AHIP Institute: Startups share strategies for success

LAS VEGAS--The shift to consumer-driven healthcare has paved the way for innovative, disruptive companies to flourish even in the notoriously tough-to-enter health insurance industry, executives said Thursday at the 2016 AHIP Institute.

Disruption, however, isn’t about putting other companies out of business, but about driving change for the better across the healthcare system, according to Vivek Garipalli, CEO and co-founder of Medicare Advantage insurer Clover Health. And that means putting members first.

“What excites us most at Clover is that we’re constantly discussing how to tie long-term profitability to improving our members’ lives,” he said.

For Clover, that means taking on the unique challenges of managing seniors’ care with the aid of cutting-edge technology. One of the company’s first tech projects, Garipalli said, was a cloud-based data warehouse to streamline the “messy” array of clinical information.

It also is improving its predictive analytics modeling with the goal of intervening with members before claims costs rise.

However, particularly in the highly regulated Medicare Advantage space, “we view too-rapid growth as a real enemy,” he noted. “It’s easy to make mistakes, and we’ve definitely made our fair share.”

Oscar Health, meanwhile, thrives in the individual market because it allows the insurer to engage directly with consumers, according to CEO Mario Schlosser.

Though well-known for its atypical and clever advertising, the now-four-year-old company has learned that while marketing and member outreach is vital to a startup’s success, “you also have to build the technology behind it,” Schlosser said.

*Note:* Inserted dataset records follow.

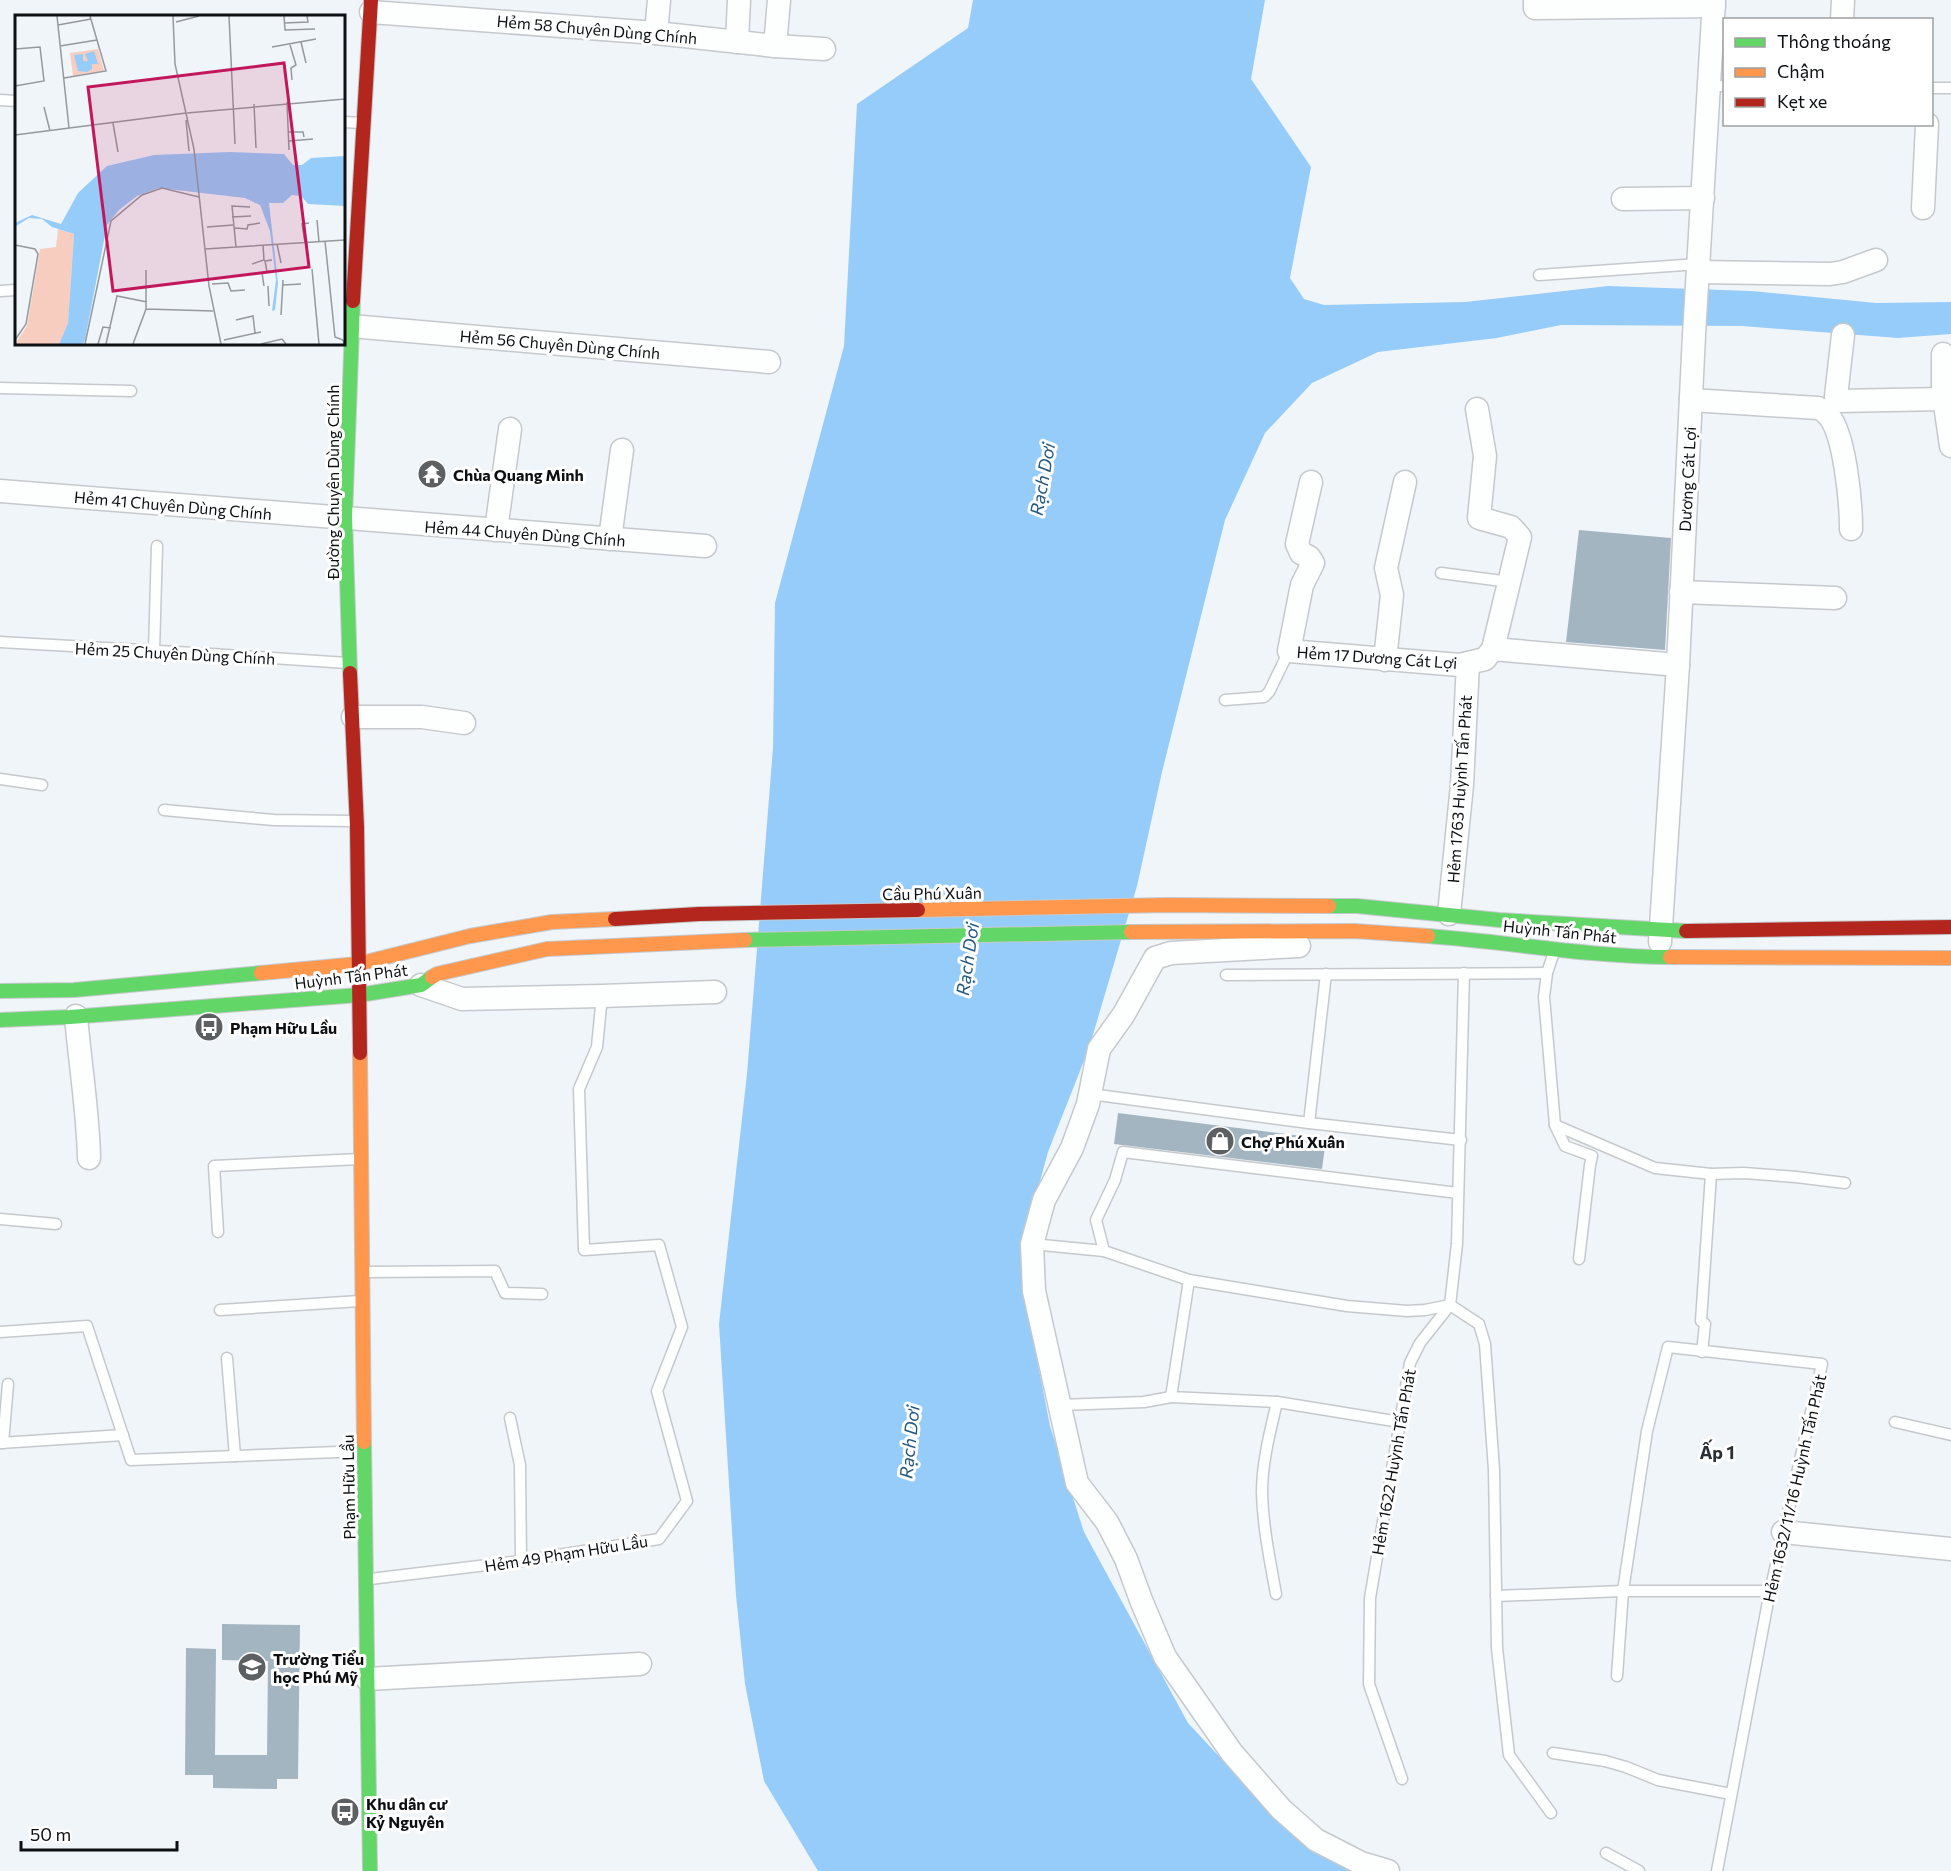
<svg xmlns="http://www.w3.org/2000/svg" width="1951" height="1871" font-family="Commissioner,sans-serif">
<style>
.water{fill:#96ccfa}
.building{fill:#a4b5c2}
.lines{fill:none;stroke-linecap:round;stroke-linejoin:round}
.lane-casing{stroke:#c5c9cc;stroke-width:13}
.street-casing{stroke:#c5c9cc;stroke-width:25}
.fast-casing{stroke:#c5c9cc;stroke-width:16}
.slow-casing{stroke:#c5c9cc;stroke-width:16}
.jam-casing{stroke:#c5c9cc;stroke-width:16}
.lane{stroke:#fdfefe;stroke-width:10}
.street{stroke:#fdfefe;stroke-width:22}
.fast{stroke:#63d668;stroke-width:14}
.slow{stroke:#ff974d;stroke-width:14}
.jam{stroke:#b3261e;stroke-width:14}
.labels{text-anchor:middle;dominant-baseline:central;stroke-width:6;stroke-linejoin:round;paint-order:stroke}
.street-label{font-size:16px;fill:#0d1012;stroke:#fff}
.poi-label{font-size:16px;font-weight:bold;fill:#0d1012;stroke:#fff;text-anchor:start}
.water-label{font-size:18px;font-style:italic;fill:#235781;stroke:#fff}
.neighbourhood-label{font-size:18px;font-weight:bold;fill:#282f35;stroke:#fff}
.inset-road{fill:none;stroke:#95999d;stroke-width:1.5}
.view{fill:#c2185b;fill-opacity:0.15;stroke:#c2185b;stroke-width:3}
.inset-edge{fill:none;stroke:#0d1012;stroke-width:3}
</style>
<rect width="100%" height="100%" fill="#f0f5f9"/>
<!-- water -->
<path class="water" d="M973,0H1265L1251,79L1311,167L1290,278L1304,299L1324,305L1465,302L1608,286L1751,291L1876,303L1951,302V334L1898,338L1742,326L1561,325L1497,338L1378,352L1312,383L1265,433L1225,520L1162,772L1137,886L1089,1048L1048,1152L1026,1232L1028,1313L1050,1426L1084,1532L1188,1723L1243,1782L1366,1871H818L764,1781L745,1684L736,1595L719,1324L747,1074L773,748L775,603L844,346L857,104L968,28Z"/>
<!-- building -->
<g class="building">
<path d="M1579,530L1671,538L1665,650L1566,642Z"/>
<path d="M1118,1113L1326,1139L1322,1169L1114,1144Z"/>
<path d="M222,1624L300,1625L298,1779H277V1789L213,1788V1775H185L186,1648L216,1649L215,1755H267L268,1661L222,1660Z"/>
</g>
<g class="lines">
<!-- lane casing -->
<g class="lane-casing">
<g id="lane">
<path d="M1709,86H1724"/>
<path d="M1932,88H1951"/>
<path d="M0,100L16,101"/>
<path d="M344,122L362,123"/>
<path d="M1539,275L1699,264"/>
<path d="M0,291L16,290"/>
<path d="M0,388L131,391"/>
<path d="M1441,573L1510,582"/>
<path d="M0,642L212,654L347,663"/>
<path d="M154,651L157,546"/>
<path d="M1225,700L1264,697L1269,692L1289,651"/>
<path d="M0,779L42,785"/>
<path d="M164,810L274,820L353,821"/>
<path d="M1554,952L1547,973L1544,997L1555,1125L1565,1146L1592,1156L1590,1165L1579,1259"/>
<path d="M1226,975L1547,973"/>
<path d="M1090,1094L1309,1123L1461,1140"/>
<path d="M1309,1123L1326,974"/>
<path d="M1555,1125L1655,1168L1711,1174L1744,1173L1796,1177L1845,1183"/>
<path d="M1458,1193L1123,1152L1115,1180L1096,1220L1104,1251L1189,1280L1347,1306L1407,1311L1425,1310L1450,1305L1479,1324L1485,1344L1494,1470L1497,1648L1509,1755L1551,1813"/>
<path d="M0,1219L56,1224"/>
<path d="M218,1232L214,1166L360,1159"/>
<path d="M1032,1244L1104,1251"/>
<path d="M366,1272L495,1271L505,1293L542,1294"/>
<path d="M1189,1280L1171,1397L1277,1402L1400,1422"/>
<path d="M220,1310L360,1301"/>
<path d="M0,1332L87,1326L131,1460L363,1451"/>
<path d="M1702,1352L1705,1324L1701,1321L1711,1174"/>
<path d="M227,1358L235,1456"/>
<path d="M1060,1405L1144,1402L1171,1397"/>
<path d="M510,1418L520,1465L521,1561"/>
<path d="M1895,1422L1951,1435"/>
<path d="M0,1443L123,1435"/>
<path d="M3,1443L8,1384"/>
<path d="M370,1579L521,1561L659,1539L687,1501L657,1391L682,1327L659,1245L584,1250L579,1089L597,1047L602,996"/>
<path d="M1276,1594C1270,1561 1263,1527 1262,1493C1262,1462 1270,1432 1277,1402"/>
<path d="M1496,1596L1623,1591H1770"/>
<path d="M1617,1676L1623,1591L1647,1431L1668,1347L1822,1364L1770,1591L1717,1871"/>
<path d="M1553,1753L1605,1761L1626,1767L1658,1780L1731,1794"/>
<path d="M1402,1779L1369,1684L1370,1598L1410,1363L1420,1343L1450,1305L1457,1244L1464,973"/>
<path d="M1606,1853L1639,1871"/>
</g>
</g>
<!-- street casing -->
<g class="street-casing">
<g id="street">
<path d="M1535,0V8L1714,6"/>
<path d="M371,12L656,33L775,46L824,49"/>
<path d="M1842,20L1843,0"/>
<path d="M656,33L659,0"/>
<path d="M737,42L739,0"/>
<path d="M775,46L779,0"/>
<path d="M1623,199L1703,198"/>
<path d="M1923,208L1927,124"/>
<path d="M1699,272L1830,274L1843,272L1876,260"/>
<path d="M351,326L769,362"/>
<path d="M1843,335L1836,396L1837,401L1944,399"/>
<path d="M1943,354V391L1951,446"/>
<path d="M1691,400L1818,408C1820,409 1825,411 1826,413C1845,429 1851,504 1851,529"/>
<path d="M1477,409L1485,456L1479,518L1511,527L1520,537L1493,649"/>
<path d="M1311,482L1297,544L1301,553L1309,557L1313,563L1302,585L1289,651L1460,665L1485,659L1493,649L1678,665"/>
<path d="M0,491L705,546"/>
<path d="M496,530L510,429"/>
<path d="M610,539L622,450"/>
<path d="M1681,592L1835,598"/>
<path d="M1385,660L1392,595L1386,568L1405,482"/>
<path d="M353,717H422L464,723"/>
<path d="M1449,914L1462,785L1468,663"/>
<path d="M1660,942L1678,665L1694,335L1714,0"/>
<path d="M1299,946L1171,953L1155,958L1124,1014L1099,1049L1088,1104L1072,1148L1044,1200L1032,1244L1034,1291L1077,1483L1107,1522L1126,1559L1141,1600L1165,1657L1232,1753L1281,1809L1316,1840L1361,1863L1388,1871"/>
<path d="M421,985L462,999L602,996L715,992"/>
<path d="M76,1016C80,1064 88,1111 89,1158"/>
<path d="M1783,1532L1951,1549"/>
<path d="M367,1679L640,1664"/>
</g>
</g>
<!-- fast casing -->
<g class="fast-casing">
<g id="fast">
<path d="M350,673L345,517L353,301"/>
<path d="M1329,906H1357L1499,920L1686,931"/>
<path d="M1428,936C1509,942 1590,957 1670,957"/>
<path d="M745,940L1131,932"/>
<path d="M0,991L74,990L261,973"/>
<path d="M0,1020L70,1017L359,995L421,985L432,977"/>
<path d="M364,1442L370,1871"/>
</g>
</g>
<!-- slow casing -->
<g class="slow-casing">
<g id="slow">
<path d="M918,910L1167,905L1329,906"/>
<path d="M1131,932L1354,931L1428,936"/>
<path d="M1670,957L1951,958"/>
<path d="M261,973L358,964L470,936L552,922L615,919"/>
<path d="M432,977L437,974L547,949L745,940"/>
<path d="M360,1053L364,1442"/>
</g>
</g>
<!-- jam casing -->
<g class="jam-casing">
<g id="jam">
<path d="M353,301L371,0"/>
<path d="M350,673L357,827L360,1053"/>
<path d="M615,919L699,914L918,910"/>
<path d="M1686,931L1951,927"/>
</g>
</g>
<!-- lane -->
<use href="#lane" class="lane"/>
<!-- street -->
<use href="#street" class="street"/>
<!-- fast -->
<use href="#fast" class="fast"/>
<!-- slow -->
<use href="#slow" class="slow"/>
<!-- jam -->
<use href="#jam" class="jam"/>
</g>
<!-- icons -->
<defs>
<g id="temple-disc" transform="scale(1.5)"><circle r="9.5" fill="#5c6063" stroke="#fff"/><path d="M0-6L5-2H3V0L6.5 2.5H4V6H1.5V3h-3V6H-4V2.5H-6.5L-3 0V-2H-5Z" fill="#fff"/></g>
<g id="bus-disc" transform="scale(1.5)"><circle r="9.5" fill="#5c6063" stroke="#fff"/><path d="M-5-6H5V4H4V6H2V4H-2V6H-4V4H-5ZM-3.5-4V0h7V-4ZM-3.5 1.2v1.5H-2V1.2ZM2 1.2v1.5H3.5V1.2Z" fill="#fff"/></g>
<g id="shop-disc" transform="scale(1.5)"><circle r="9.5" fill="#5c6063" stroke="#fff"/><path d="M-5-2.5h2.3a2.7 3.5 0 0 1 5.4 0H5L5.5 6h-11ZM-1.5-2.5h3a1.5 2.3 0 0 0-3 0Z" fill="#fff"/></g>
<g id="school-disc" transform="scale(1.5)"><circle r="9.5" fill="#5c6063" stroke="#fff"/><path d="M0-5L7-2L0 1L-7-2ZM-4 1L0 2.5L4 1V4Q0 6-4 4Z" fill="#fff"/></g>
</defs>
<g fill-rule="evenodd">
<use href="#temple-disc" x="432" y="474"/>
<use href="#bus-disc" x="209" y="1027"/>
<use href="#shop-disc" x="1220" y="1141"/>
<use href="#school-disc" x="252" y="1667"/>
<use href="#bus-disc" x="345" y="1812"/>
</g>
<g class="labels">
<!-- street labels -->
<g class="street-label">
<text transform="translate(597 29) rotate(5)">Hẻm 58 Chuyên Dùng Chính</text>
<text transform="translate(560 344) rotate(5)">Hẻm 56 Chuyên Dùng Chính</text>
<text transform="translate(1687 479) rotate(-87)">Dương Cát Lợi</text>
<text transform="translate(332 482) rotate(-90)">Đường Chuyên Dùng Chính</text>
<text transform="translate(173 505) rotate(5)">Hẻm 41 Chuyên Dùng Chính</text>
<text transform="translate(525 533) rotate(4)">Hẻm 44 Chuyên Dùng Chính</text>
<text transform="translate(175 653) rotate(3)">Hẻm 25 Chuyên Dùng Chính</text>
<text transform="translate(1377 657) rotate(4)">Hẻm 17 Dương Cát Lợi</text>
<text transform="translate(1459 789) rotate(-86)">Hẻm 1763 Huỳnh Tấn Phát</text>
<text transform="translate(932 893) rotate(-1)">Cầu Phú Xuân</text>
<text transform="translate(1560 931) rotate(6)">Huỳnh Tấn Phát</text>
<text transform="translate(351 976) rotate(-7)">Huỳnh Tấn Phát</text>
<text transform="translate(1393 1462) rotate(-80)">Hẻm 1622 Huỳnh Tấn Phát</text>
<text transform="translate(348 1487) rotate(-91)">Phạm Hữu Lầu</text>
<text transform="translate(1794 1488) rotate(-77)">Hẻm 1632/11/16 Huỳnh Tấn Phát</text>
<text transform="translate(566 1553) rotate(-9)">Hẻm 49 Phạm Hữu Lầu</text>
</g>
<!-- poi labels -->
<g class="poi-label">
<text x="453" y="474">Chùa Quang Minh</text>
<text x="230" y="1027">Phạm Hữu Lầu</text>
<text x="1241" y="1141">Chợ Phú Xuân</text>
<text x="273" y="1658">Trường Tiểu<tspan x="273" dy="18">học Phú Mỹ</tspan></text>
<text x="366" y="1803">Khu dân cư<tspan x="366" dy="18">Kỷ Nguyên</tspan></text>
</g>
<!-- water labels -->
<g class="water-label">
<text transform="translate(1042 479) rotate(-80)">Rạch Dơi</text>
<text transform="translate(967 959) rotate(-82)">Rạch Dơi</text>
<text transform="translate(909 1442) rotate(-84)">Rạch Dơi</text>
</g>
<!-- neighbourhood labels -->
<g class="neighbourhood-label">
<text x="1717" y="1452">Ấp 1</text>
</g>
</g>
<!-- overview -->
<g transform="translate(15 15)">
<rect width="330" height="330" fill="#f0f5f9"/>
<path d="M83,34L89,56L58,61L55,38ZM43,214L59,219L53,308L44,329H0L12,311L25,234L41,232Z" fill="#f7cdc0"/>
<path d="M79,36L83,49H77V54L72,57L63,56L59,40L68,39V46H73L70,39ZM215,137L269,139L278,150H287L296,143L330,141V191L293,189L286,181L277,180L268,188H254L263,268L260,295L257,296L261,265L255,216L245,190L230,183L144,173L122,181L104,195L92,210L70,325L68,329H44L53,308L59,219L37,212L27,204L14,203L1,211L0,208L17,200L46,209L63,178L92,151L139,140Z" fill="#96ccfa"/>
<path class="inset-road" d="M42,1L54,113M158,1L160,49L179,134L194,271L206,329M214,1L220,129M269,1L270,15L300,14M161,7L184,1M269,8L293,7L292,1M43,10L76,4M286,27L291,48M275,30L281,50L276,53L277,65M45,31L82,25M257,32L301,24M0,34L25,32L29,66L0,71M49,63L91,56L75,1M272,87L274,135M239,89L241,133M29,92L35,116M172,98L330,84M171,105L174,136M98,108L103,137M274,117H288L289,122M0,120L171,98M274,126L298,124M217,202L236,201M302,205L304,227M192,212L218,210M220,213L232,214L233,210L245,208M310,226L320,322L328,325L329,329M290,228L287,209L294,208M262,229L266,248M0,230L20,234L23,239L11,309L0,325M221,232L217,191L235,192M190,234L330,225M237,249L249,245L248,230M297,254L304,329M252,257L250,246L257,245M197,269L213,268L216,276L230,275M268,270L286,269M249,271L247,258L256,256M253,271L254,291M131,294L198,296M266,300L268,265M221,305L238,301L240,318M209,325L246,317M70,329L96,206L127,180L147,173L184,182M83,329L88,312L96,313M91,329L102,281L132,287M118,329L131,294V255M246,329L267,324L271,329"/>
<path class="view" d="M269,48L294,252L98,276L73,72Z"/>
<rect width="330" height="330" class="inset-edge"/>
</g>
<!-- legend -->
<rect x="1723" y="18" width="210" height="108" fill="#ffffff" stroke="#9e9fa0" stroke-width="1.5"/>
<rect x="1735" y="38" width="30" height="9" fill="#63d668" stroke="#9e9fa0" stroke-width="1.5"/>
<text x="1777" y="48" font-size="18" fill="#0d1012">Thông thoáng</text>
<rect x="1735" y="68" width="30" height="9" fill="#ff974d" stroke="#9e9fa0" stroke-width="1.5"/>
<text x="1777" y="78" font-size="18" fill="#0d1012">Chậm</text>
<rect x="1735" y="98" width="30" height="9" fill="#b3261e" stroke="#9e9fa0" stroke-width="1.5"/>
<text x="1777" y="108" font-size="18" fill="#0d1012">Kẹt xe</text>
<!-- scale -->
<path d="M21 1841v9h156v-9" fill="none" stroke="#0d1012" stroke-width="3"/>
<text x="30" y="1841" font-size="18" fill="#0d1012" stroke="#ffffff" stroke-width="4.5" paint-order="stroke">50 m</text>
</svg>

Thus, Oscar has built systems to both facilitate and measure member engagement, he said. For example, the insurer faxes patients’ doctors when they visit the emergency department and then offers a financial award for them to reach out to the patient.

Indeed, “data technology can certainly fill a very, very important, and in the right hands, transformational role for that patient,” said Harken Health CEO and co-founder Tom Vanderheyden.

But the UnitedHealth subsidiary, which operates clinics and individual and small-group market health plans in Atlanta and Chicago, is more focused on building robust patient relationships with primary care physicians in an effort to improve outcomes and lower costs.

“Technology enables the building of relationships and the facilitating of communications, but does not replace it,” he added.

A strong focus on the individual also is the core philosophy behind a startup still in its infancy, Bright Health. As co-founder and CEO Kyle Rolfing sees it, the Affordable Care Act has changed the game by getting consumers involved in all aspects of healthcare.

So the company, which will offer plans in the Colorado exchange starting next January and delve into the Medicare Advantage market the following year, will build a model that’s “really all about the individual,” he said.

For Bright Health, that will mean starting with a deep, exclusive relationship with provider partner Centura Health--a partnership based on aligned incentives and a patient-focused approach that Rolfing thinks will be the key to its success.

“We’re at the precipice of a whole new definition of what a health plan can actually be,” he said.